Kırbaç, karşı tarafı
aşağılamanın, gücün kimde olduğunu göstermenin sembolü olmasıyla ve uzak mesafeden
kullanılabilmesiyle kendine göre felsefesi olan bir araç. Ne yazık ki bu kırbacı
insan üzerinde tahakküm kurmak amacıyla kullanılmasının zirvesi Afrika
topraklarında yaşandı. Görünen o ki Hz. Ömer’in elinde Vali’nin dahi kafasına
inebilmesiyle adalet sembolü olan kırbaç; Batılının elinde insanı kontrol
altına almak, kendini üstün ırk göstermek için kullanılan bir silaha dönüşmüş…
Afrika’daki gelişmeler
büyük kara kıtanın makus talihini değiştirebilecek mi, bunu zaman gösterecek.

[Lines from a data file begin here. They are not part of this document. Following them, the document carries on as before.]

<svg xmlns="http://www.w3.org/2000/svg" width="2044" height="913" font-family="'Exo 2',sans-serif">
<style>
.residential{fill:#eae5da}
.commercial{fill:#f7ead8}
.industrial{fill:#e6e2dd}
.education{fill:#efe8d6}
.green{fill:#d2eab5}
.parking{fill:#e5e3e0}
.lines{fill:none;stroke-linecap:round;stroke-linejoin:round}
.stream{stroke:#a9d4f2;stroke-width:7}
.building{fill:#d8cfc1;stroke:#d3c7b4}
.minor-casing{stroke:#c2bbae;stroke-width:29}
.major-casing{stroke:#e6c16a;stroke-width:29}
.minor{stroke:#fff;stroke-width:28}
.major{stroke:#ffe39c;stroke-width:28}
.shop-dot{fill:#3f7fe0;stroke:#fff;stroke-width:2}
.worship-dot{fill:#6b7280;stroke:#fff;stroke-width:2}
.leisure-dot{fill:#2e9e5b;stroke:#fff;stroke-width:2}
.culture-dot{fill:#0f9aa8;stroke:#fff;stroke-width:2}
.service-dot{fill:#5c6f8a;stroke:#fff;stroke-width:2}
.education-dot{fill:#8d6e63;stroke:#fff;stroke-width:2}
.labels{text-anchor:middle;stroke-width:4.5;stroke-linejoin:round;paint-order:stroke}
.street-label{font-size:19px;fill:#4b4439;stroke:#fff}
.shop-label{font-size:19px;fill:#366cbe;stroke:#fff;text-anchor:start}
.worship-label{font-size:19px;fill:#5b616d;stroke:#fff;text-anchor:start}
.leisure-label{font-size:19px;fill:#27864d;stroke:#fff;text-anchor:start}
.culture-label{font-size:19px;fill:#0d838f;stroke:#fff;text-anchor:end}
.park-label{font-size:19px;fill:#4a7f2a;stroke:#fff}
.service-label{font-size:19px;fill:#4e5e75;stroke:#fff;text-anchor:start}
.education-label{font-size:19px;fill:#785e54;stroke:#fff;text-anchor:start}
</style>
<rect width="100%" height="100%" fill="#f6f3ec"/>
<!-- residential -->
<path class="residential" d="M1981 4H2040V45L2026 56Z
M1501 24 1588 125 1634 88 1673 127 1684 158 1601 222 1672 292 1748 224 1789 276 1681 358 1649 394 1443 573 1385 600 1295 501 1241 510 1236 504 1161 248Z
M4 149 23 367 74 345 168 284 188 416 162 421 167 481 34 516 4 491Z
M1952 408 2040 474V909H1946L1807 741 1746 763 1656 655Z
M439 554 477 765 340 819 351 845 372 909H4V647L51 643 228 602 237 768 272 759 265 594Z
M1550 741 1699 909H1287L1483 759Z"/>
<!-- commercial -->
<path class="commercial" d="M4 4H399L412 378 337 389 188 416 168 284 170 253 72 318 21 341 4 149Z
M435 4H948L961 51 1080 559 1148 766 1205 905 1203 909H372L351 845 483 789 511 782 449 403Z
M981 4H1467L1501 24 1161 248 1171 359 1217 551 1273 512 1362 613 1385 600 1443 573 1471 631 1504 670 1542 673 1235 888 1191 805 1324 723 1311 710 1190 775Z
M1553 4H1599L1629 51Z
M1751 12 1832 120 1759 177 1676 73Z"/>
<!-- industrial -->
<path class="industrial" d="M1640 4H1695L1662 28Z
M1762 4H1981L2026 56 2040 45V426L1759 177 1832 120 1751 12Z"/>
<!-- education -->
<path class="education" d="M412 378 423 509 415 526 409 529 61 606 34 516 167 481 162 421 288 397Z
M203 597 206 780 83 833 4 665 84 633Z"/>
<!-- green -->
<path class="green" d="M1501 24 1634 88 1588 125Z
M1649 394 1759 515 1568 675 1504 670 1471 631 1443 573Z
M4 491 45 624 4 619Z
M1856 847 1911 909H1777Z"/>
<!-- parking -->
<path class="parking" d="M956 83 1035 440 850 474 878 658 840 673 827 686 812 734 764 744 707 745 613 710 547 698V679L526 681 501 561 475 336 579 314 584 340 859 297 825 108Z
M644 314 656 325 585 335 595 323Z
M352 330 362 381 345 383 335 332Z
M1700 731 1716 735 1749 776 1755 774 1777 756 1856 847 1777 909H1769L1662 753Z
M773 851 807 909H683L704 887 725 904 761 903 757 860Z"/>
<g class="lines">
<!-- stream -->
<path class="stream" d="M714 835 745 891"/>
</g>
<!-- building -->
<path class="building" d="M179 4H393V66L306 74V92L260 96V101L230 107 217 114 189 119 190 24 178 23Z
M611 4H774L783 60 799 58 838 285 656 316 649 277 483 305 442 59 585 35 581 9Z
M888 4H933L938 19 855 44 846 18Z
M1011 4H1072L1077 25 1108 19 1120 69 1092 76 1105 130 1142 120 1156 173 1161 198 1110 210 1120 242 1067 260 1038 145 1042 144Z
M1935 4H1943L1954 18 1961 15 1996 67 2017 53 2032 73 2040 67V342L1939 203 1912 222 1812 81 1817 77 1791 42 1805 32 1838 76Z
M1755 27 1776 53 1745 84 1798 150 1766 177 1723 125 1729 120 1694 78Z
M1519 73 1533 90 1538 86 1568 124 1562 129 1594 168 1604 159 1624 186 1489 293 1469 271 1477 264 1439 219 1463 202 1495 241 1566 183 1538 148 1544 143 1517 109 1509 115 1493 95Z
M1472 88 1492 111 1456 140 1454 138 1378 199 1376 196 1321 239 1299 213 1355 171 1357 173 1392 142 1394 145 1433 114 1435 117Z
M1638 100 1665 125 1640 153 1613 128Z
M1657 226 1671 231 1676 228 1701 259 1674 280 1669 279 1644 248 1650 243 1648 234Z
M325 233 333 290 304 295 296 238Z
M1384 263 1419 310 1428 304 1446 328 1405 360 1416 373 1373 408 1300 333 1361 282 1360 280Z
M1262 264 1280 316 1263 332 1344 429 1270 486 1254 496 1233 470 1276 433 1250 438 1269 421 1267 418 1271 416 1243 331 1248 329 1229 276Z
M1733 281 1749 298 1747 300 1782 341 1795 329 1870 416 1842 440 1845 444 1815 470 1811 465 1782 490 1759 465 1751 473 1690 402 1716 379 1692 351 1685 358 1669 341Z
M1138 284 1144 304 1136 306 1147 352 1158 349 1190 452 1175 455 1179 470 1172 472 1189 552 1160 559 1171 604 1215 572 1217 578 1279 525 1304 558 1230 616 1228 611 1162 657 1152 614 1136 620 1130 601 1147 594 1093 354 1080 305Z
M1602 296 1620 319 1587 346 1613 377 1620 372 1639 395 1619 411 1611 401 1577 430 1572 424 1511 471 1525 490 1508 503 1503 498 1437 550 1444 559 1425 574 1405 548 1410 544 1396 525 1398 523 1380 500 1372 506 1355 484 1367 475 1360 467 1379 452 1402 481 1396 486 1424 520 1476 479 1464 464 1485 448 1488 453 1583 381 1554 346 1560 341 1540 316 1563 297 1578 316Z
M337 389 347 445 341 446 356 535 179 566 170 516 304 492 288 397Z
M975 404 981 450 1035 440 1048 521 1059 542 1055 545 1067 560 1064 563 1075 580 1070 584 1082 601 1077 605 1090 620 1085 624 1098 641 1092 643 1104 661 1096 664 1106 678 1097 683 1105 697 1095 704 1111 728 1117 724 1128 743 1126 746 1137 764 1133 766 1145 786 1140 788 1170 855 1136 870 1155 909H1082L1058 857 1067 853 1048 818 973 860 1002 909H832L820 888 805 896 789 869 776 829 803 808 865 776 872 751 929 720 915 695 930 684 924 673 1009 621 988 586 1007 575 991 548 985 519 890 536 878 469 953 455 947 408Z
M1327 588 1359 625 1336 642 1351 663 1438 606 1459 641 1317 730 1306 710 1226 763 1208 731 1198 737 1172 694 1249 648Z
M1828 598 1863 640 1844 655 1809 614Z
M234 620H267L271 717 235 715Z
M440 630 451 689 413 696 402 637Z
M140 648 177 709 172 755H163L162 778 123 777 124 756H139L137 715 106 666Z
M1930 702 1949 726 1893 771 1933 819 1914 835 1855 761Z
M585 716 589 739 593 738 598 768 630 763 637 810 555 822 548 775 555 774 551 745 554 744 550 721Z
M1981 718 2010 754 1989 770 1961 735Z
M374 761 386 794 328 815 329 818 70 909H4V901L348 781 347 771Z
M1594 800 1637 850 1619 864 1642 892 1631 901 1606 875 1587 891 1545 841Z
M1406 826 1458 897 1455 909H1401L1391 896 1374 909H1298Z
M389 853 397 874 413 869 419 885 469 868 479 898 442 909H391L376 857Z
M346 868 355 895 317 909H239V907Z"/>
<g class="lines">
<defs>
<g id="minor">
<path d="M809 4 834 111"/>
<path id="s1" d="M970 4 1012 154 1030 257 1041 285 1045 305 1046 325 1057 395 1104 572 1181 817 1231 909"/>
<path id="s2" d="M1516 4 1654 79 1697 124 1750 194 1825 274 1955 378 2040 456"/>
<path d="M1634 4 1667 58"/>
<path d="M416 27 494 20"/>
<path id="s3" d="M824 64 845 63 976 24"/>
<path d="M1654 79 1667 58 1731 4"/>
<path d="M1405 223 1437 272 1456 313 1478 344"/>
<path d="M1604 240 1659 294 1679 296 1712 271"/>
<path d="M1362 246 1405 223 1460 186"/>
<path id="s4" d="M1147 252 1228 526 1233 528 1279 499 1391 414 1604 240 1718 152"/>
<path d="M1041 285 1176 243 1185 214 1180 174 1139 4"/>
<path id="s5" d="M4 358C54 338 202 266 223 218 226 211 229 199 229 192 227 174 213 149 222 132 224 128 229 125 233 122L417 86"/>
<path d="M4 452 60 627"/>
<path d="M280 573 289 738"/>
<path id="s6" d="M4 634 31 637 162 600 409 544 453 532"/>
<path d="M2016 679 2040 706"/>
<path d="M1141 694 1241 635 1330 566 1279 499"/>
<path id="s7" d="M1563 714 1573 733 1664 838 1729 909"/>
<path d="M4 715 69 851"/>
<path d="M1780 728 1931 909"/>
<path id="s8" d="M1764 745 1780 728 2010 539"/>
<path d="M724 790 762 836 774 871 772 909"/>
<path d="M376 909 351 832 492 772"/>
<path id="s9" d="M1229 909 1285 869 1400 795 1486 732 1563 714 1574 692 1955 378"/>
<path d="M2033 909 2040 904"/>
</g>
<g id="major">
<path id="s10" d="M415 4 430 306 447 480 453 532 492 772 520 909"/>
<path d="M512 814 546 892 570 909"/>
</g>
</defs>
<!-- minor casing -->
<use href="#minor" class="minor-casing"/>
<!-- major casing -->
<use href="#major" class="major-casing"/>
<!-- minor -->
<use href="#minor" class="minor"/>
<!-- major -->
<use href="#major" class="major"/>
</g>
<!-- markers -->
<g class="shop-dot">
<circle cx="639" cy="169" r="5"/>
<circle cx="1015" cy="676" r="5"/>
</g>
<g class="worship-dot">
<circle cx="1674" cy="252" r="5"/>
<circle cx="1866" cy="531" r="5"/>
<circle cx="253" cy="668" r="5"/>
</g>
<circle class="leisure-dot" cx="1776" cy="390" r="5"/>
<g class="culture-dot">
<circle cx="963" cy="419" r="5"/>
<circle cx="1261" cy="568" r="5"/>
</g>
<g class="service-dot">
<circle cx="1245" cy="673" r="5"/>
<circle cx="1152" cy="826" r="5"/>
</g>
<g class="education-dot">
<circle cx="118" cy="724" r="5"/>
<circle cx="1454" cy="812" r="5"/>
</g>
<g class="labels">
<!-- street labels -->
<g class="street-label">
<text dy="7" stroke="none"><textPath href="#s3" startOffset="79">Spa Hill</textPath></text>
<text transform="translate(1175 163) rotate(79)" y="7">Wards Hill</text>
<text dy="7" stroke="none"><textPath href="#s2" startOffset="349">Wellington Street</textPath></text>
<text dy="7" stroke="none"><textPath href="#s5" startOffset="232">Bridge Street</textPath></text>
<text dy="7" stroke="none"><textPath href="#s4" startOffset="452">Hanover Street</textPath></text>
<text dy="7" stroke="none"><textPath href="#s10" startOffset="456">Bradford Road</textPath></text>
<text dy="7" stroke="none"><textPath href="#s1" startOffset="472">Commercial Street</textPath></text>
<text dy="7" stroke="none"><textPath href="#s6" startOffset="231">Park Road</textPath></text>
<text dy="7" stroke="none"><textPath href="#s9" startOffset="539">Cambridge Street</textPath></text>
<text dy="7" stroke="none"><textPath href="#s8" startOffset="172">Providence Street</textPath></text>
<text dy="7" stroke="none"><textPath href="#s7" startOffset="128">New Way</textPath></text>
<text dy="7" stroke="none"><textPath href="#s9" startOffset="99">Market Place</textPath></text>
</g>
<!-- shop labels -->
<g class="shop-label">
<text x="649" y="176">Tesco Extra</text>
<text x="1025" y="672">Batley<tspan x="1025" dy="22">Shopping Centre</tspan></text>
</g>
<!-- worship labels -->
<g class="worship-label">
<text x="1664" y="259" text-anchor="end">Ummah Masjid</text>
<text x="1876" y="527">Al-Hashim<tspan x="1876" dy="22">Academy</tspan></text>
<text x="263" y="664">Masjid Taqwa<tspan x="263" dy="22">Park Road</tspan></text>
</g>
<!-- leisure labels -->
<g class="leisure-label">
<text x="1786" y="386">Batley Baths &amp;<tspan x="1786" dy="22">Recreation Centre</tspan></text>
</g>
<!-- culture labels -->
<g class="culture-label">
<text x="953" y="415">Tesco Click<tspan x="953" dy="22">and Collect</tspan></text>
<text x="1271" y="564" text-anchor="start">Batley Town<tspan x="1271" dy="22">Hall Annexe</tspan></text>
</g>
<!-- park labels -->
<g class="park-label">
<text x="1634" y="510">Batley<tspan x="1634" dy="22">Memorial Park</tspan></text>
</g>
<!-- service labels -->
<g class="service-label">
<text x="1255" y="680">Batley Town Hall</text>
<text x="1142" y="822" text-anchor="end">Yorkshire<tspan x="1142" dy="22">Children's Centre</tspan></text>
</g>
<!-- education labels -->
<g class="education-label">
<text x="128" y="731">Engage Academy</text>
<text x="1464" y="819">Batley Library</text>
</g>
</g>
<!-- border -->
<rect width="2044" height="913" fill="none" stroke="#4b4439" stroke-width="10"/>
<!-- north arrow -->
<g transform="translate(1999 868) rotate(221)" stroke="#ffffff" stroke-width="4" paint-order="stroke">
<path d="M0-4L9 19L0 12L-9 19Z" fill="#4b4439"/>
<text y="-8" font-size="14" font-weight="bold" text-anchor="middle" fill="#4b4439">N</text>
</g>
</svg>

Fakat Batı’nın artık tüm değerleriyle çöktüğü bir dönemde el değiştiren kırbaç,
Afrika halkları için oldukça önemli bir sembol olabilecek potansiyele sahip. Bu
potansiyelden daha önemlisi ise bölgesel ya da Ülke olarak değil; Afrika’nın bir
bütün olarak (sömürüldüğü gibi) Batının karşısına dimdik çıkabilmesidir.
Bu manada ‘Afrika’daki
son Osmanlılar’ tabiri, romantik bir ifadeden daha ziyade bir düşünceyi, bir
medeniyet felsefesini barındırmasından dolayı oldukça önemli bulunmaktadır. Çünkü
bu ifade, esasen bir insan topluluğundan bahsetmiyor; medeniyet destanı yazılan
bir dönemi hatırlatarak Osmanlı düşüncesini, medeniyet birikimini muhafaza
edebilmiş insanları kastediyor. Bu manada Batının sadece Afrika’da değil
dünyanın her yerinde neden Osmanlıyı yok etmek istediği daha iyi anlaşılıyor.
Batının planı,
Afrikalıların birlik olmalarının engellenmesi, Hristiyanlaştırılması ve
dillerinin değiştirilmesine dayanıyordu. Yegâne değerlerin Batı’ya ait olduğu,
Afrikalıların kendi başlarına bırakılamayacak, ehlileştirilmeleri gereken
‘yaratıklar’ olduğu küstah bir açık dillilikle ve birçok defa dile getiriliyordu.
Batı, modernleşme, çağdaşlaşma, demokrasi, özgürlük
gibi en kullanışlı ve fiyakalı araçlarıyla Afrika’yı; İslam’dan, yeniden
dirilişten ve köklerinden, dolayısıyla kendinden uzaklaştırarak hükümranlığını
sonsuza dek sürdürmeyi planlıyor. İslam’ın kendisi hem geçmişte hem de gelecekte
yaşarken ve Afrika’yı özgürleştirecek yegâne güç İslam iken Afrika, İslam’dan tamamen
kopartılmaya çalışılıyor.
İşte tam da böyle bir zamanda yeniden filizlenen ‘Afrika’daki son
Osmanlılar’ düşüncesi,
bir anda kartların yeniden karılmasını gerektirdi. Batı, ürkek ve küçük olsa da
sonuç olarak birkaç adım geri gitti. Şimdi yüksek sesle Afrika kıtasından kovuluyor
olmanın şokunu yaşıyor. Olayların bu denli cesur ve gerçekçi hal almasının arka
planında oldukça fazla neden var. Türkiye’nin adımları o nedenlerin en
önemlilerinden…
Türkiye’ye Osmanlı’dan mütevellit olarak yöneltilen
“Nerede kaldınız?” sorusu, Afrika halkı için samimi bir cevabı hak etmiş,
Türkiye de Afrika’daki varlığını son yıllarda oldukça güçlendirmişti. Anlaşılan
o ki Batı medyasında birçok kez analizi yapılan ve tehlikeli bulunan bu durum,
Afrikalı için bulunmaz bir özgüven sağladı. Bu özgüven, Afrikalının cebine
atılan elin kırbaçlanmasına, omuzuna atılan kardeş elinin ise sıkıca tutularak musâfaha yapılmasına neden oldu.